**TRECHO DO DOCUMENTO**
Número 9


O número que pariu

Estamos de aniversário. Engraçado que todo mês é mês de aniversário. Mas, neste caso, tudo indica que acabamos de nascer, pois nove, se nove fora, é igual a nada, e nada é zero, e zero é para onde todos os números aportam, como para o branco todas as cores também aportam. Seria dizer que o zero é branco ou vice-versa.

Nossos leitoresnautas já devem ter percebido que o editor, quase que número a número desde o número seis desta revista, vive dizendo que vai fazer um editorial diferente e termina apenas fingindo que não fez o editorial de sempre. Pois desta vez, ele decidiu não fazer nada diferente, e fará, portanto, outro tipo de editorial.

**SOBRE O EXERCÍCIO**
Transcreva na íntegra o editorial acima, palavra por palavra.

**REGISTROS FORNECIDOS**
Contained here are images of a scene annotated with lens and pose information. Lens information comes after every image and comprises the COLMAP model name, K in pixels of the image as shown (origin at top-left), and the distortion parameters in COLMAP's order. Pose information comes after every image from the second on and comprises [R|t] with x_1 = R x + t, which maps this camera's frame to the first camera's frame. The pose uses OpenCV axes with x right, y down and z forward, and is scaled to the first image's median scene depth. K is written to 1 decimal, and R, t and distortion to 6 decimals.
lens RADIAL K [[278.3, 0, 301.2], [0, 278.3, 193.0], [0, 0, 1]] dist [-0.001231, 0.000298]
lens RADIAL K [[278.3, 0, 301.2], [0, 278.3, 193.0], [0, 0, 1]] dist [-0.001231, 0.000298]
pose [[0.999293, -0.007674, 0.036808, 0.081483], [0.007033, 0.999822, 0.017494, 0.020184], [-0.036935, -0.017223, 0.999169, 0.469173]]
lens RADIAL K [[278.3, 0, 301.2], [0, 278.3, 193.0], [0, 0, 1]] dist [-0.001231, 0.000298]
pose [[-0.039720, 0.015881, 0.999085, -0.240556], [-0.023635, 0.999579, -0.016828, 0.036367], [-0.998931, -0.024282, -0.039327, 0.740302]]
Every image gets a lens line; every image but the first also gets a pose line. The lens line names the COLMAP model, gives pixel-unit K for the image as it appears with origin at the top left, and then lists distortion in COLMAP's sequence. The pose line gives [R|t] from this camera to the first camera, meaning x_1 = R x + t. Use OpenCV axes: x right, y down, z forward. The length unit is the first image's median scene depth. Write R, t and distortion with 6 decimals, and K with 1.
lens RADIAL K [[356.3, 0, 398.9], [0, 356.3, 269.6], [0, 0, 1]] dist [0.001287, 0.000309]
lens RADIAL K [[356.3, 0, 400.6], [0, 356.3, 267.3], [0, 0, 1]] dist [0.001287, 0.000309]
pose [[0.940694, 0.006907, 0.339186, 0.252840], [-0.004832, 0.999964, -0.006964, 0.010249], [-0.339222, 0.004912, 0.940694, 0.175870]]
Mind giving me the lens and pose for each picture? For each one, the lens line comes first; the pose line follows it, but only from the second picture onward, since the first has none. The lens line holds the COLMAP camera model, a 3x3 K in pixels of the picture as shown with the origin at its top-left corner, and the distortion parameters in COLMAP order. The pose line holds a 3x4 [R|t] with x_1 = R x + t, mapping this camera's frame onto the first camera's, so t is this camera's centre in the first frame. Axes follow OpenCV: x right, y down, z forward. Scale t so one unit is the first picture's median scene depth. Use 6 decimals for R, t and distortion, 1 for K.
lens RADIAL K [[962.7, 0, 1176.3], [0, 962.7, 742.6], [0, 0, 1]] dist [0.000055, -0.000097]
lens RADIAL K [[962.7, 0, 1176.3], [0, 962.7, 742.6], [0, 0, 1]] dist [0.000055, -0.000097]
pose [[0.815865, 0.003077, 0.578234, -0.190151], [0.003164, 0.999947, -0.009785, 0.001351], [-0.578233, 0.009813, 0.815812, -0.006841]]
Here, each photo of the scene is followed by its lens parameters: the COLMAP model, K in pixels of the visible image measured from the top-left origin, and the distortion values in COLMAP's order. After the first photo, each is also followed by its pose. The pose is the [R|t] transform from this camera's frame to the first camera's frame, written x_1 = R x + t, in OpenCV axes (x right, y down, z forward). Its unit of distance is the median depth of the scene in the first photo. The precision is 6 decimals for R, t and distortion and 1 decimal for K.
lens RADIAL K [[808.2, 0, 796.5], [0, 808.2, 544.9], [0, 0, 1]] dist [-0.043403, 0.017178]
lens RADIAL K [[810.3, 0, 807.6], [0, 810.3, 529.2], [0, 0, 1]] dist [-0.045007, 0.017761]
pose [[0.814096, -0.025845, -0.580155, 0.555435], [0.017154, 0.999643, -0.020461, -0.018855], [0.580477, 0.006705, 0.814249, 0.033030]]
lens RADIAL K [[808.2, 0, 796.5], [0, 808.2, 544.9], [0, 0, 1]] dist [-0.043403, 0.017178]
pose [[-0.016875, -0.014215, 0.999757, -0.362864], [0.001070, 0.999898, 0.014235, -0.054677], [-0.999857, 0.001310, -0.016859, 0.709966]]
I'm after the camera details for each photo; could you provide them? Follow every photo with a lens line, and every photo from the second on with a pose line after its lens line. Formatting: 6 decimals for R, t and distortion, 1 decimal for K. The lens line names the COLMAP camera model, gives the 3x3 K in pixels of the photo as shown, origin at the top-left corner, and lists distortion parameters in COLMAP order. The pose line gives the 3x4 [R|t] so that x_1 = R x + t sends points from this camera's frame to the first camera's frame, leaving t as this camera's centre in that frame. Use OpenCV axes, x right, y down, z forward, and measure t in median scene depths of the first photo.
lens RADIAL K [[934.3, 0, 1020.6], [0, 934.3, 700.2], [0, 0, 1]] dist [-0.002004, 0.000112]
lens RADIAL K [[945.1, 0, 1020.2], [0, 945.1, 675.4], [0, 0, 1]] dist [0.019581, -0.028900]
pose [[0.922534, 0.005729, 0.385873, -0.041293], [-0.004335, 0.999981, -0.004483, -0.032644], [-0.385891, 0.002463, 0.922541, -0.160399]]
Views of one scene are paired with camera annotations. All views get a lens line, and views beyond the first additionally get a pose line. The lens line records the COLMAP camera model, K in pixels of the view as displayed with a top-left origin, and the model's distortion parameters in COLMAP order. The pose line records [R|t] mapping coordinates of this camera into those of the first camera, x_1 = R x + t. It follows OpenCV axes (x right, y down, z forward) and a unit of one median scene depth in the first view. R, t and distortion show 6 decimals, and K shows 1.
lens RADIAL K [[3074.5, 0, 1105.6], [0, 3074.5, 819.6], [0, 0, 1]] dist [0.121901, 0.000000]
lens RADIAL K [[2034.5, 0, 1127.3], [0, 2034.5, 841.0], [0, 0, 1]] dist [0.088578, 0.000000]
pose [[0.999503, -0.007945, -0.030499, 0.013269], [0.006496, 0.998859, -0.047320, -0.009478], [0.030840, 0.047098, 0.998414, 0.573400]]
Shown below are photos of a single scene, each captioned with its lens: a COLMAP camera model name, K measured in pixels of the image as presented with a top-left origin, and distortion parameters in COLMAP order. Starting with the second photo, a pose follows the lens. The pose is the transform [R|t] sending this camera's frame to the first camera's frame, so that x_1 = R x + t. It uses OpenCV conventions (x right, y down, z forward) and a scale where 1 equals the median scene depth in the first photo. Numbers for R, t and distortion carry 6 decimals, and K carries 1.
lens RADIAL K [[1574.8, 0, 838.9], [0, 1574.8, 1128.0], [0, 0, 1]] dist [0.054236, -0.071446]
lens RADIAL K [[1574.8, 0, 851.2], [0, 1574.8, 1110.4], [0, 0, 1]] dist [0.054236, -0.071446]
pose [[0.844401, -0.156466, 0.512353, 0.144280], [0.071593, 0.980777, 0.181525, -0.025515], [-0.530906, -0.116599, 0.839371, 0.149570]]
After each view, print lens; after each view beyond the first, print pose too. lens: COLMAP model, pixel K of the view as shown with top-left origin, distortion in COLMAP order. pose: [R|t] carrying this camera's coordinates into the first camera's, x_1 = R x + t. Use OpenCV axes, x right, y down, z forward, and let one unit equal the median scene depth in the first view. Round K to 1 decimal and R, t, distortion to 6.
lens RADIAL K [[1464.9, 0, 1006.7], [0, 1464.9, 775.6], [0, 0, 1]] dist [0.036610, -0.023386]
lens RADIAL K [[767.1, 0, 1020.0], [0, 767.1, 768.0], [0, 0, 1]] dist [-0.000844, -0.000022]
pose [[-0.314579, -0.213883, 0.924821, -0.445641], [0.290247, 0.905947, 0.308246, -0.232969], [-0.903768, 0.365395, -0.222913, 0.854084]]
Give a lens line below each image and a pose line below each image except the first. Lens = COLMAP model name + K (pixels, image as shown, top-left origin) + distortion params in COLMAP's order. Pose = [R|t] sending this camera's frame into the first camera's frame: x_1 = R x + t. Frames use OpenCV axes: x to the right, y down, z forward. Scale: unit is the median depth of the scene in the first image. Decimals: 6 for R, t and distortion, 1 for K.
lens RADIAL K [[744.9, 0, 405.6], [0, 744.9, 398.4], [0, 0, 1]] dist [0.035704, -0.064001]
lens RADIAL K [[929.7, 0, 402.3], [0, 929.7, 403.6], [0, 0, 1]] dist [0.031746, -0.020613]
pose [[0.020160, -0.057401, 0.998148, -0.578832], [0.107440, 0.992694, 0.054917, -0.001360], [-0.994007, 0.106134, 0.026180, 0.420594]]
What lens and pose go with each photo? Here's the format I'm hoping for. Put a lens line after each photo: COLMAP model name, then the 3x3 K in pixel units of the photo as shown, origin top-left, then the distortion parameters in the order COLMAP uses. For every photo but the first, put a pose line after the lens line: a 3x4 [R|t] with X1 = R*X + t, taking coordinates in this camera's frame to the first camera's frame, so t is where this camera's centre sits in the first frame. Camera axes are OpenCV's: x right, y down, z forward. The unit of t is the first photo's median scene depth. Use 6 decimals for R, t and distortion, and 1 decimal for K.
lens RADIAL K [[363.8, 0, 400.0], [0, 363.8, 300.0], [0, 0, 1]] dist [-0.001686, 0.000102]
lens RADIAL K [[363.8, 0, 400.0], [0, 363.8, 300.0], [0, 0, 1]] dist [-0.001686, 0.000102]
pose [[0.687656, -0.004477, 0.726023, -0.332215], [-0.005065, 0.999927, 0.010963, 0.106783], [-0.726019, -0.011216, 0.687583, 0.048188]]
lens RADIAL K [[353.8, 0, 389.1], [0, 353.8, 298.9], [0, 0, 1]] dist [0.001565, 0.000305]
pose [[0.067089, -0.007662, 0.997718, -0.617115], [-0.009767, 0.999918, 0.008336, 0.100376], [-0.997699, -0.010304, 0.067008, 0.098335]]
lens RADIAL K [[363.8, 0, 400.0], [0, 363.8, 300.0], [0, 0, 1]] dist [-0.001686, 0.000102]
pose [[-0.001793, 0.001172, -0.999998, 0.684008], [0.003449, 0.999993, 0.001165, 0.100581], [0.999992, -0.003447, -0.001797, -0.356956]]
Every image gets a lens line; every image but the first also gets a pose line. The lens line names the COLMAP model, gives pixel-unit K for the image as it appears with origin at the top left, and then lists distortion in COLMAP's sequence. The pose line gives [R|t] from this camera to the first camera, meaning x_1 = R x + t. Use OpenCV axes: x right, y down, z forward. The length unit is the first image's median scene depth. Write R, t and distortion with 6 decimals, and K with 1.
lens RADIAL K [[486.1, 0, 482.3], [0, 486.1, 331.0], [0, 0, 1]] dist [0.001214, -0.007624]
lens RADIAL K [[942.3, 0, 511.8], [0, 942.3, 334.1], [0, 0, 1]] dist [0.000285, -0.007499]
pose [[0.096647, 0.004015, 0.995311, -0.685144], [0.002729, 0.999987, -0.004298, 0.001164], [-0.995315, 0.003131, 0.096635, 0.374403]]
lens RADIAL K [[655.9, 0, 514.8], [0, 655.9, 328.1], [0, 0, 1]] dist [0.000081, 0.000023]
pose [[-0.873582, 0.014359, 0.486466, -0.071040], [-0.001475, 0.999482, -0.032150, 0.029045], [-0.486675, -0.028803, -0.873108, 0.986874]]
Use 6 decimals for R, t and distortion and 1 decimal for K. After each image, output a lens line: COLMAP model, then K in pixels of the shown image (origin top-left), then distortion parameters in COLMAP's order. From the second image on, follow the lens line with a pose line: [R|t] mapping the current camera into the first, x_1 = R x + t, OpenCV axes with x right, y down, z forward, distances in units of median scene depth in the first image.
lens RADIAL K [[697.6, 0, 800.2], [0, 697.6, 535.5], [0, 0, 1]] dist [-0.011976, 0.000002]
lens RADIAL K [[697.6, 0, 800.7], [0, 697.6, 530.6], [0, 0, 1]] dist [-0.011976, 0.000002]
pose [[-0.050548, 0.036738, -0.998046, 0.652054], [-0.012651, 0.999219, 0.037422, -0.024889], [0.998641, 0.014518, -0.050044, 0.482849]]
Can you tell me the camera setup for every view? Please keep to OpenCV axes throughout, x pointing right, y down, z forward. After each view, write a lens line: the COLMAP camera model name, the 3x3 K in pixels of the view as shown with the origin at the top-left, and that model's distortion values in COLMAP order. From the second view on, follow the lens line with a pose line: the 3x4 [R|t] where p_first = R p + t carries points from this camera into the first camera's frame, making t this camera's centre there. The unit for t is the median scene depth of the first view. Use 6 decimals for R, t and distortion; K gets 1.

**RESPOSTA AO PROBLEMA**
Número 9


O número que pariu

Estamos de aniversário. Engraçado que todo mês é mês de aniversário. Mas, neste caso, tudo indica que acabamos de nascer, pois nove, se nove fora, é igual a nada, e nada é zero, e zero é para onde todos os números aportam, como para o branco todas as cores também aportam. Seria dizer que o zero é branco ou vice-versa.

Nossos leitoresnautas já devem ter percebido que o editor, quase que número a número desde o número seis desta revista, vive dizendo que vai fazer um editorial diferente e termina apenas fingindo que não fez o editorial de sempre. Pois desta vez, ele decidiu não fazer nada diferente, e fará, portanto, outro tipo de editorial.